§ EXERCISE INPUT
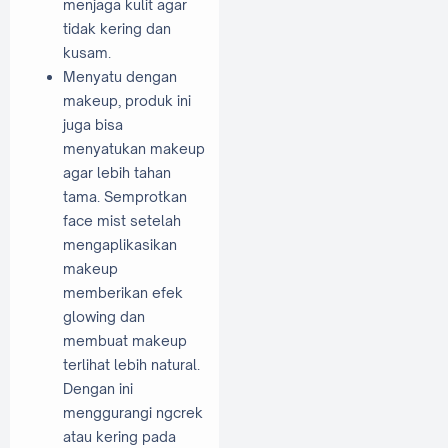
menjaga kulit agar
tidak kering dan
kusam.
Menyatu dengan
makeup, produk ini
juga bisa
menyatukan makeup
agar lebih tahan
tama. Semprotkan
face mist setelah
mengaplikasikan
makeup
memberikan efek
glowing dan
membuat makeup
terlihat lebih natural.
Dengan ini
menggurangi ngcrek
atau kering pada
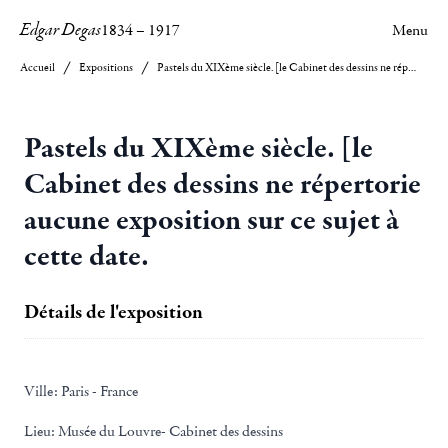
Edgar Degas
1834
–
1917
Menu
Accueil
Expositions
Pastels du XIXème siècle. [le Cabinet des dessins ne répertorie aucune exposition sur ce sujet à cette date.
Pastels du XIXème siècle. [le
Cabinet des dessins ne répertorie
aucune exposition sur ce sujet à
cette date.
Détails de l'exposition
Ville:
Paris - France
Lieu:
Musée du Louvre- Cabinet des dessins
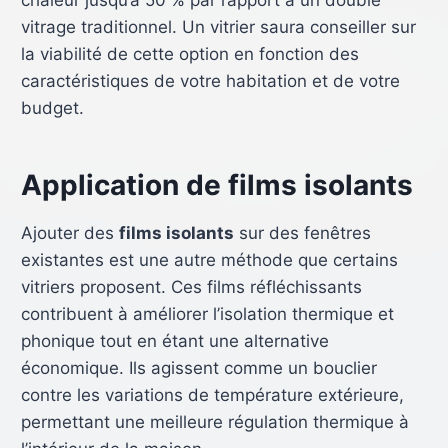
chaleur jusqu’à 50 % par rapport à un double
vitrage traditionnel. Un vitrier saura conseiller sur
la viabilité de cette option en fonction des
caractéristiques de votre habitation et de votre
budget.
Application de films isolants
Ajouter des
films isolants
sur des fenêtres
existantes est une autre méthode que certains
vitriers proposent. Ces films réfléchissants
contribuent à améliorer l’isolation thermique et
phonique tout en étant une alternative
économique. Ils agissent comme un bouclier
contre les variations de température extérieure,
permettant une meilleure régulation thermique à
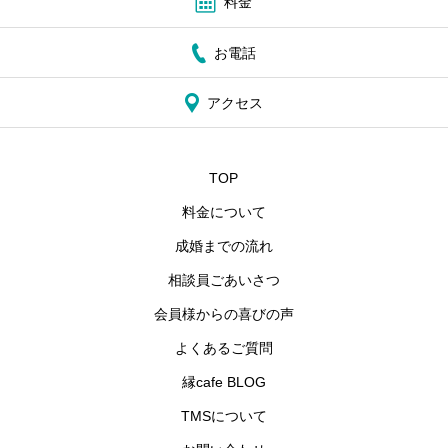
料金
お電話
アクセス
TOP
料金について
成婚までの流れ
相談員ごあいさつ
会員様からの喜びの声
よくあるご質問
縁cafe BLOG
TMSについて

---

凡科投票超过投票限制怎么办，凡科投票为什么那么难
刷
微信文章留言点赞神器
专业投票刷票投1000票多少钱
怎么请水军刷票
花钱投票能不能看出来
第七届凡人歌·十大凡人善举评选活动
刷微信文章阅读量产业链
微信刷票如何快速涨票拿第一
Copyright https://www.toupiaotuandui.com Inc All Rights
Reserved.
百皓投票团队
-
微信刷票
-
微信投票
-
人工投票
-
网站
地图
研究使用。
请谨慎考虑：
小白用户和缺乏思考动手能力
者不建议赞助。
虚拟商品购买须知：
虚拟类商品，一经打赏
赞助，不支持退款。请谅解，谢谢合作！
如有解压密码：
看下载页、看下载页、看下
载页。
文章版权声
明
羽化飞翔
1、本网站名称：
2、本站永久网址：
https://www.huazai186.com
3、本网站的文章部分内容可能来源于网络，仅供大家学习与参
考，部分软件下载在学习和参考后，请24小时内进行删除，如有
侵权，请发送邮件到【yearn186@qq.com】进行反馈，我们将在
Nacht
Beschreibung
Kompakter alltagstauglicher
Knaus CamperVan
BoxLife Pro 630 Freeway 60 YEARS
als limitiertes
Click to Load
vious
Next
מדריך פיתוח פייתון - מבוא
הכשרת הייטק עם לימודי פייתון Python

§ PROMPT
From the entries above, extract every line between the one holding "menjaga kulit agar" and the one holding "atau kering pada", inclusive, and reproduce each without any change.

§ ANSWER BOX
menjaga kulit agar
tidak kering dan
kusam.
Menyatu dengan
makeup, produk ini
juga bisa
menyatukan makeup
agar lebih tahan
tama. Semprotkan
face mist setelah
mengaplikasikan
makeup
memberikan efek
glowing dan
membuat makeup
terlihat lebih natural.
Dengan ini
menggurangi ngcrek
atau kering pada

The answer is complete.